Enfin, la fraternité. C’est le cœur de votre style de vie. Dans la simplicité du travail, y compris du travail paysan, dans la contemplation de la création, dans la sobriété évangélique, vous offrez à quiconque passe par Romena un espace de fraternité, où cultiver la beauté de vivre ensemble – la fraternité est cela : la beauté de vivre ensemble – et découvrir dans le visage de chacun un frère à aimer : on ne vit pas ensemble pour bavarder, non, ce n’est pas beau, on vit ensemble en tant que frères ! Et je voudrais vous dire que c’est aussi la prophétie de Romena : poursuivre le rêve d’un monde fraternel et solidaire ; être des semeurs de paix et d’amitié sociale. Cette expression, « amitié sociale », est très belle. Mais ce n’est pas facile à mettre en œuvre et l’une des choses les plus laides qui va à l’encontre de cette amitié sociale est la mesquinerie. C’est une maladie infectieuse, qui fait beaucoup de mal : la mesquinerie détruit. Et il faut en prendre soin. Je connais un très bon remède contre la mesquinerie, qui donne de bons résultats : se mordre la langue. Parce que quand on a envie de mesquiner et qu’on se mord la langue, la langue enfle et on ne peut plus médire.

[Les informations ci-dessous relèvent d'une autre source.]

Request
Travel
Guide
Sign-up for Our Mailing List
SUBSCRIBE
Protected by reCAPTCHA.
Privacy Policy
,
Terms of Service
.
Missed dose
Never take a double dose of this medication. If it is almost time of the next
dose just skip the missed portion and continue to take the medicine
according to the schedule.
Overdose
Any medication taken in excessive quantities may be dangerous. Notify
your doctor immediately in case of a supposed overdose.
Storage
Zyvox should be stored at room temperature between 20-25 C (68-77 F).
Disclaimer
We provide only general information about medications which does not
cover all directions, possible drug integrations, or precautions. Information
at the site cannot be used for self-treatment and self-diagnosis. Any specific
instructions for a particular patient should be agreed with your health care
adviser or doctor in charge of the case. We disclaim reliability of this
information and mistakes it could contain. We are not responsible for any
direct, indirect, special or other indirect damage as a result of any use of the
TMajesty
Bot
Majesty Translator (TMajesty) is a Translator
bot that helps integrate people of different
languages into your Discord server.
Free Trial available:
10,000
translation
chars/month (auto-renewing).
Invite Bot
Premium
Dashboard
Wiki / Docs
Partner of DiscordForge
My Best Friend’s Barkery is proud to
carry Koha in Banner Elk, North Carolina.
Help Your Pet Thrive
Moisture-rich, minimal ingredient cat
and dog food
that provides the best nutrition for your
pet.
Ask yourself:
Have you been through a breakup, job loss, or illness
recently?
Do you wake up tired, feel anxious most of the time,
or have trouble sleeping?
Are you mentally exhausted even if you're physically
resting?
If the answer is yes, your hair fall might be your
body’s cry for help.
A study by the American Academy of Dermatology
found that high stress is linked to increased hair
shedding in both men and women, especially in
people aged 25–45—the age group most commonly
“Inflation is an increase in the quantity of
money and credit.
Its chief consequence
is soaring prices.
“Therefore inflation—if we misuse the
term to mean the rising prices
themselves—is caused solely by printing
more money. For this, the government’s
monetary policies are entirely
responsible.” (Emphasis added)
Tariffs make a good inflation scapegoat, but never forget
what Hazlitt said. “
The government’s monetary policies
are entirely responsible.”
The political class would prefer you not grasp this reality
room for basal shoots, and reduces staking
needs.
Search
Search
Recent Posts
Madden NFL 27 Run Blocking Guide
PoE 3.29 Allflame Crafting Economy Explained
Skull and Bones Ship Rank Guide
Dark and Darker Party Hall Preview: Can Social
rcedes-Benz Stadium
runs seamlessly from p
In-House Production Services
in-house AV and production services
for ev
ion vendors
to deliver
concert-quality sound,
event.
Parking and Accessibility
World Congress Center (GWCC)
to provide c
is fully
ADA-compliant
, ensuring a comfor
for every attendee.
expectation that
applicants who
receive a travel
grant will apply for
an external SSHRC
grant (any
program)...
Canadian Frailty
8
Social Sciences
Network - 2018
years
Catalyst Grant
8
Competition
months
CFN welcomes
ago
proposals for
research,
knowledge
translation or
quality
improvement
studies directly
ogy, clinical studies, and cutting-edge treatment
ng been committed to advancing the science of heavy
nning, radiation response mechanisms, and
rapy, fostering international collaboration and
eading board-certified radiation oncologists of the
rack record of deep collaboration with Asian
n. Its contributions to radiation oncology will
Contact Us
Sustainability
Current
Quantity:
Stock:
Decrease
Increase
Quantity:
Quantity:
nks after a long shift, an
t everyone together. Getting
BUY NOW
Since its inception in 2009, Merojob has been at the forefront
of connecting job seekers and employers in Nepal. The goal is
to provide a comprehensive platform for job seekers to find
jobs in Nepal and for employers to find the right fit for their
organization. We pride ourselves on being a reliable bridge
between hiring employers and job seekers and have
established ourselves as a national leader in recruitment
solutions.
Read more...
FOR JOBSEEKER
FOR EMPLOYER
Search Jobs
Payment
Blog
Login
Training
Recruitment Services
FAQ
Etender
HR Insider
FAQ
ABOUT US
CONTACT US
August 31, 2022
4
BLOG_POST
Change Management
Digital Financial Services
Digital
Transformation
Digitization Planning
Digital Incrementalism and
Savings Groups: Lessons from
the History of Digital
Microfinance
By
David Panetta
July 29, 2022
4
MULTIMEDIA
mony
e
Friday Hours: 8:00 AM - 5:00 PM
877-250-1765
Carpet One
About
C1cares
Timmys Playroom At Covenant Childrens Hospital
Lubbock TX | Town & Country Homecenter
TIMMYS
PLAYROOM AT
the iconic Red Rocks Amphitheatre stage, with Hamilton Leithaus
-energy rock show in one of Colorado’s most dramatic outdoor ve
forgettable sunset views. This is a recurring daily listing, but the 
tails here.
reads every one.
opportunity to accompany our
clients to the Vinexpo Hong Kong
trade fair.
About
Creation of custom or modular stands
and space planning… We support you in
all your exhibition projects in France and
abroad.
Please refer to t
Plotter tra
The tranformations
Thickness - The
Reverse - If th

Le monde d'aujourd'hui, encore marqué par les violences et les conflits, a tant besoin de cette fraternité, de cette amitié sociale. C'est pourquoi je vous demande de continuer à pratiquer l'hospitalité fraternelle, à offrir un endroit où les gens peuvent poser leur tête et où chacun peut se sentir aimé de Dieu et partie d'une fraternité universelle, celle que le Père a voulu inaugurer en Jésus et que Jésus nous demande de construire avec Lui et avec le Saint-Esprit. En effet, la vie est trop courte, elle est trop courte et ce n’est pas moi qui le dis, c’est votre fondateur : elle est trop courte pour être égoïste.
Je vous souhaite de poursuivre ce rêve et je vous bénis de tout cœur. Que la Vierge Marie vous accompagne. S'il vous plaît, n'oubliez pas de prier pour moi. Merci.